Oireachtas Joint and Select Committees

Thursday, 23 May 2013

Joint Oireachtas Committee on Health and Children

Update on Health Affairs: Discussion with Minister for Health and HSE

11:10 am

Ms Laverne McGuinness:

I will deal with Deputy Byrne's question on Hollybrook and the CNU. She is correct; it has taken a period of time to open it. We hope it will be open in six months. The reason it has taken time is because there is a question about whether the service will delivered by the HSE staff, which would require new staff, or through a public-private partnership initiative. Our plan is that it is done through a public private partnership initiative.

A specification is currently being concluded and we hope that will happen within a four week period. Under the public service agreement we also have to engage in an extensive consultation process with unions. That will be concluded in the next six to eight weeks. Thereafter, we hope to open the unit within six months. The specification has to be done because is very important to define what type of residents and patients will be treated in the unit, whether they will be complex, etc. It will take six months for us to complete a HIQA inspection process and have the unit fitted out.
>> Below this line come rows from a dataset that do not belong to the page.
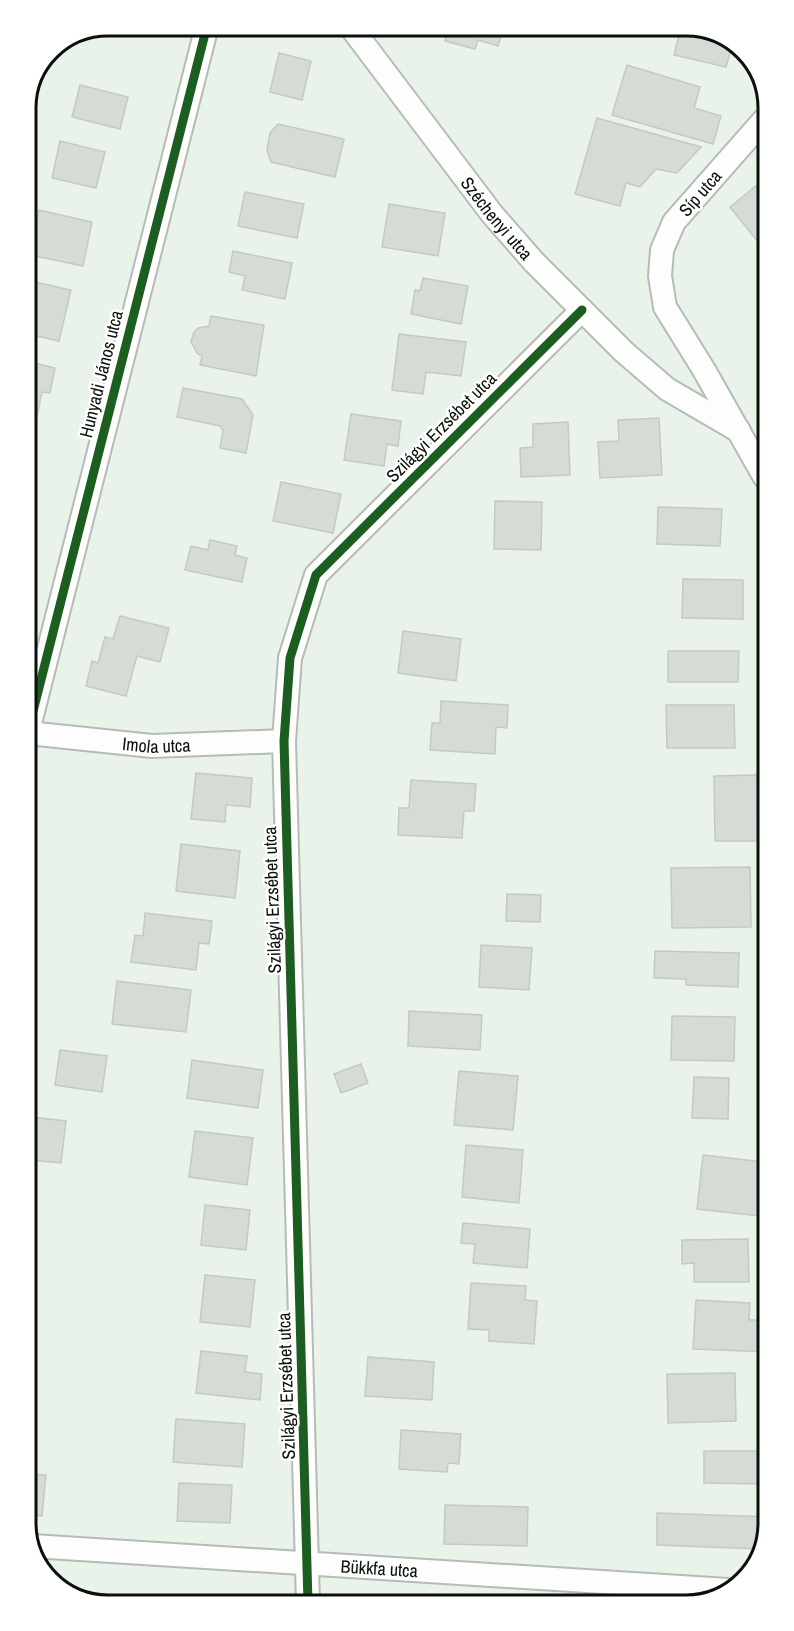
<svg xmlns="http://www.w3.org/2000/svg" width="794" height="1631" font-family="'Archivo Narrow',sans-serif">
<rect width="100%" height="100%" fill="#eaf3e9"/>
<g fill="#d6dcd5" stroke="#c4cac2" stroke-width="1.5">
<polygon points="449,26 504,26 498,46 478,40 475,49 445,41"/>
<polygon points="688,26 736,42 747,57 730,53 726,67 674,55 681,27 688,28"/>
<polygon points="279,53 311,61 302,100 270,92"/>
<polygon points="627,65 700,87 694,108 721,116 713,144 612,115"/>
<polygon points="80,85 128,97 120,129 72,117"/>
<polygon points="597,118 701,147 677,173 656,169 640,187 626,183 620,206 575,194"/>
<polygon points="278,124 344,139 335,177 271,162 267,150 270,133"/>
<polygon points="60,141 105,152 96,188 52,178"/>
<polygon points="763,180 763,237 758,242 730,207"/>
<polygon points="245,192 304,204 297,238 238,226"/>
<polygon points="389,204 445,213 438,256 382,247"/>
<polygon points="39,210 92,222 83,266 30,255"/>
<polygon points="233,251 292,263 285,299 242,290 245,276 229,272"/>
<polygon points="423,278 468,286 461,324 411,314 415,290 420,291"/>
<polygon points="26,280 71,290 59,341 27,334"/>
<polygon points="211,316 264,325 256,376 200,365 202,356 197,353 191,342 194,332 198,328 209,326"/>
<polygon points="399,334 466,342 461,376 426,372 423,394 392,390"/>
<polygon points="27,361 55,368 50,393 42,392 36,421 27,419"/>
<polygon points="183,388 242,399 253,415 246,453 220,448 223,430 220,426 177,417"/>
<polygon points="351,414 401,421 398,446 387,444 384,466 344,460"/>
<polygon points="659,418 662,475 600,478 598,442 619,441 618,420"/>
<polygon points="568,422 570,475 521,477 520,448 533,447 533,424"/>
<polygon points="281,482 341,494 333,533 273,521"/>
<polygon points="495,501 542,502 541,550 494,549"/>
<polygon points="658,507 722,509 720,546 657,544"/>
<polygon points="210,540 237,546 235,555 247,558 242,582 185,570 191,546 208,550"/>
<polygon points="683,579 743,580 743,619 682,618"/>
<polygon points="120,616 169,628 160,662 137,656 126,696 86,686 92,661 98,663 105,637 113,639"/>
<polygon points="403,631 461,639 456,681 398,673"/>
<polygon points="668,651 739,651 738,682 668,682"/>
<polygon points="441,701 508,705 507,728 496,727 495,754 430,750 432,723 440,723"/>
<polygon points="666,705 734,705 735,748 667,748"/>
<polygon points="196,773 252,778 250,807 226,805 225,822 191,819"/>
<polygon points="757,775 758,841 715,841 714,776"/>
<polygon points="411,780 476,784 474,811 464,811 462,838 398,835 399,808 409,808"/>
<polygon points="181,844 240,851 235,898 176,891"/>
<polygon points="750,867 751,927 672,928 671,868"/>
<polygon points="507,894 541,895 540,922 506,921"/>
<polygon points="145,913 212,921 209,944 199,943 196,970 131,962 135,935 143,936"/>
<polygon points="481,945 532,948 529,990 479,987"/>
<polygon points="655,951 739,953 738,987 686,985 686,979 654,978"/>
<polygon points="117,981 191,990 186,1032 112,1024"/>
<polygon points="409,1011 482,1015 480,1050 408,1046"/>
<polygon points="672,1016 735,1017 734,1061 671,1060"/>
<polygon points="60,1050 107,1056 102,1092 55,1085"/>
<polygon points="192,1060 263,1070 258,1108 187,1098"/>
<polygon points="361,1064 368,1083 341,1093 334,1074"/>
<polygon points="459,1071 518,1076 513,1130 454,1125"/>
<polygon points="694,1077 729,1078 728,1119 692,1118"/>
<polygon points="30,1117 66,1121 61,1163 30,1160"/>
<polygon points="195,1131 253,1138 247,1185 189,1177"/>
<polygon points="466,1145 523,1150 519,1203 462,1197"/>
<polygon points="703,1155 765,1162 759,1216 697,1209"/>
<polygon points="205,1205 250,1210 246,1250 201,1245"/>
<polygon points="463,1223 530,1229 527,1268 473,1263 475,1244 461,1243"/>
<polygon points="748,1239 749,1282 694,1282 694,1263 682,1264 682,1240"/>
<polygon points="205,1275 255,1280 250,1327 200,1322"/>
<polygon points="471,1283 526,1286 525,1300 537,1301 534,1344 489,1341 489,1330 468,1329"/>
<polygon points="696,1300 750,1303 749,1320 768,1320 768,1352 693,1349"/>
<polygon points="201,1351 247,1356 245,1372 262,1374 260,1400 196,1393"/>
<polygon points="368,1357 434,1362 432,1400 365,1396"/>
<polygon points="735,1373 736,1421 668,1423 667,1374"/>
<polygon points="176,1419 245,1424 242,1467 173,1462"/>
<polygon points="401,1430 461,1434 459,1464 448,1463 447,1472 399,1469"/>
<polygon points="704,1451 768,1451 768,1484 704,1483"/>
<polygon points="31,1474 46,1475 42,1516 32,1515"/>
<polygon points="179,1483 232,1485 230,1523 177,1521"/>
<polygon points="445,1505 528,1507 527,1546 444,1544"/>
<polygon points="657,1513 768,1517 768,1523 761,1549 657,1545"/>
<polygon points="276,1599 276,1604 211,1604 211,1600"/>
</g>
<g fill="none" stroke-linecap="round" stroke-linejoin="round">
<defs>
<g id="street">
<path id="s1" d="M350,26l142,188 42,48 90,90 43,37 72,42"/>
<polyline points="763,121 674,222 662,250 660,276 665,307 704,370 764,476"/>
<polyline points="28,731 207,26"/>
<path id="s2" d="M28,733l124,13 132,-5"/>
<path id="s3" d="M32,1546l696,44"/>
<polyline points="308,1603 284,741 290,658 316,575 582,310"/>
</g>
</defs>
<use href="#street" stroke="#b5bcb5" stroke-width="26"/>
<use href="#street" stroke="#fcfdfc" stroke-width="22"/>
<defs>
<g id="cycleway">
<polyline points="28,731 207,26"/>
<polyline points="308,1603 284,741 290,658 316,575 582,310"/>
</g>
</defs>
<use href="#cycleway" stroke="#fff" stroke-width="13"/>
<use href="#cycleway" stroke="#1b5e20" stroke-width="9"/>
</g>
<g text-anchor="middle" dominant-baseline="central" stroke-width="5" stroke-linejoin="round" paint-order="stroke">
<g font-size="18" fill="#0a100a" stroke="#fff">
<text transform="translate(700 193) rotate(-49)">Síp utca</text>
<text stroke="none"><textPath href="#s1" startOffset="242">Széchenyi utca</textPath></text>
<text transform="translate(101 374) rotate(-76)">Hunyadi János utca</text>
<text transform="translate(441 427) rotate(-45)">Szilágyi Erzsébet utca</text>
<text stroke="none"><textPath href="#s2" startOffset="129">Imola utca</textPath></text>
<text transform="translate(272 900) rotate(-92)">Szilágyi Erzsébet utca</text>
<text transform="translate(286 1386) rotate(-92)">Szilágyi Erzsébet utca</text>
<text stroke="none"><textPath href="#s3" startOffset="348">Bükkfa utca</textPath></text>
</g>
</g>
<path d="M0 0H794V1631H0ZM108 36H686A72 72 0 0 1 758 108V1523A72 72 0 0 1 686 1595H108A72 72 0 0 1 36 1523V108A72 72 0 0 1 108 36Z" fill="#fff" fill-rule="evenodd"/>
<path fill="none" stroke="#0a100a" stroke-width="3" d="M108 36H686A72 72 0 0 1 758 108V1523A72 72 0 0 1 686 1595H108A72 72 0 0 1 36 1523V108A72 72 0 0 1 108 36Z"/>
</svg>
Deputy Byrne also raised the issue of critical care and the importance of critical care beds. This year, working with the clinical lead, Dr. Michael Power, we have identified the areas of greatest priority. St. James's Hospital requires four critical care beds, Tallaght Hospital requires three and Our Lady of Lourdes Hospital requires one, a total of eight. St. James's Hospital has received funding of €900,000 on a full-year basis and will open the critical care beds in June because it needs to recruit 11 staff, two of whom will be involved in intensive care. I understand there was a lag of one week for cancelled operative procedures and those patients have been dealt with within that timeframe.

With regard to the ambulance service and non-emergency and non-urgent transport, it is correct to say that in order to improve response times and ensure that our ambulance fleet can get to emergency situations within our target of 18 minutes 59 seconds, we are very considered in terms of to what we will respond. That is why we use intermediate care vehicles to transfer patients from one hospital to another. We ask people at home to travel with relatives or ask somebody to bring them to hospital rather than engage in the traditional use of ambulance services.